House Democrats are currently outspending their Republican colleagues by a two-to-one margin on taxpayer-funded car leases despite being in the minority, according to recent expense reports published by the Chief Administrative Officer of the House.
The ability to lease a car on the taxpayer's tab is an optional perk available to members of the House, but not the Senate.
Democrats' spending on leases totaled $65,669 compared to $29,994 for Republicans in the third quarter of 2017. Nineteen Republicans expensed their lease during this timeframe, compared to 34 Democrats.
The Washington Free Beacon analyzed data going back one year. Democrats outspent Republicans by more than 2 to 1 in the last two quarters, but the gap was smaller during the two quarters prior to that. However, the Democrats still outspent the GOP in each quarter.
Republicans have 45 more members in the lower chamber, according to the House of Representatives Press Gallery website, as of January 16, 2018. The number fluctuates depending on resignations and other factors.
Every so often, the issue of leasing cars crops up as a political question for lawmakers.
"Members are permitted to use their member's representational allowance for any purpose that's allowed under the House rules, which include leasing cars," said Tom Schatz, president of Citizens Against Government Waste.

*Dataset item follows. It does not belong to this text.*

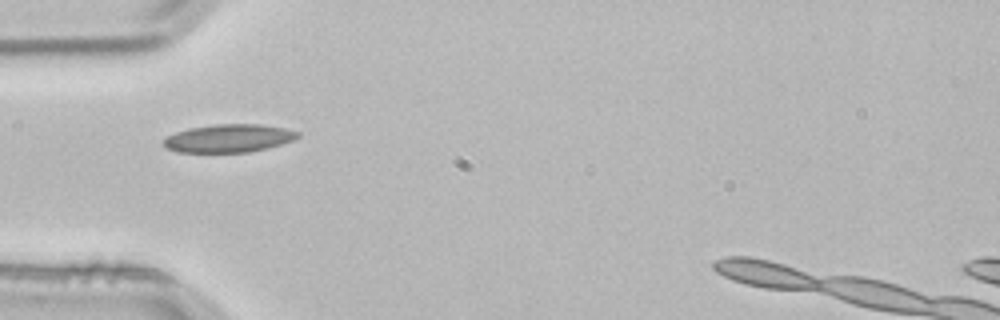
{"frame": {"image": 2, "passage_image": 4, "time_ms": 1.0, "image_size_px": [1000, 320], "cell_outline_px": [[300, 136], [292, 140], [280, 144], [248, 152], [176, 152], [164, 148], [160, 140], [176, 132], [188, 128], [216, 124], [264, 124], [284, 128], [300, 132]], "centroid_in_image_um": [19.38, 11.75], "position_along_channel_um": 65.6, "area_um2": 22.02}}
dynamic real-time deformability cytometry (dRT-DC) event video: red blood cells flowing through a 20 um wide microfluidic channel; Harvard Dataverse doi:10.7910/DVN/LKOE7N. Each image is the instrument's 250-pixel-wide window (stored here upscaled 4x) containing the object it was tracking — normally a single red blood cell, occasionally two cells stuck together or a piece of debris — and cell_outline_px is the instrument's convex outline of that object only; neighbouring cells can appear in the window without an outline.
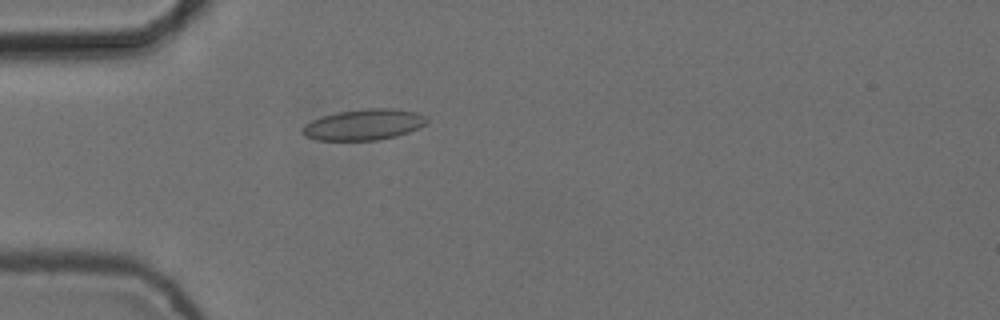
{"species": "common noctule bat (a hibernating species)", "species_latin": "Nyctalus noctula", "temperature_condition": "cold", "stored_images_in_passage": 5, "camera_frame_rate_fps": 3000, "um_per_image_px": 0.085, "animal": {"sex": "female", "body_mass_g": 24.6, "forearm_length_mm": 56.2}, "frame": {"image": 1, "passage_image": 5, "time_ms": 1.333, "image_size_px": [1000, 320], "cell_outline_px": [[428, 124], [420, 128], [396, 136], [376, 140], [316, 140], [304, 136], [300, 132], [300, 128], [304, 124], [312, 120], [324, 116], [340, 112], [368, 108], [396, 108], [416, 112], [424, 116], [428, 120]], "centroid_in_image_um": [30.93, 10.6], "position_along_channel_um": 54.1, "area_um2": 22.54}}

"However, there are many members that don't spend all of their [allowance] money and give some of it back to the treasury. That would be very difficult to do for House Democrats based on the amount of money they're spending on car leases."
"Certainly, there shouldn't be twice as much spent by one party as opposed to the other, especially when there are 45 fewer members of that party," Schatz concluded.
New York Republican Peter King said the political pitfalls outweighed the benefits for a 2008 article by the New York Times on the issue of car leases.
"There are so many ethical issues people can raise," King said at the time. "I felt it just wasn't worth the trouble or the aggravation. With the issues that people can raise against you, I just figured it didn't make sense."
King stopped expensing his vehicle through the House in 2004.
Generally speaking, the House rulebook states that leased vehicles are not to be used as the member's personal vehicle, although minor exceptions apply based on the circumstance of the use. Additionally, the House restricted the type of cars available for lease to certain low-emissions vehicles approved by the Environmental Protection Agency in 2007.
The base salary for a member of Congress is $174,000, but members in leadership make more.
Data available through the House reports only shows the amount of the lease, but not the make and model of vehicle, although the make can sometimes be determined by the lending institution.
The analysis of car leases did not account for vehicles for the Speaker of the House or the Minority Leader.
Update 1:04 p.m.: A previous version of this article mistakenly stated the expense reports were published by the Clerk of the House of Representatives.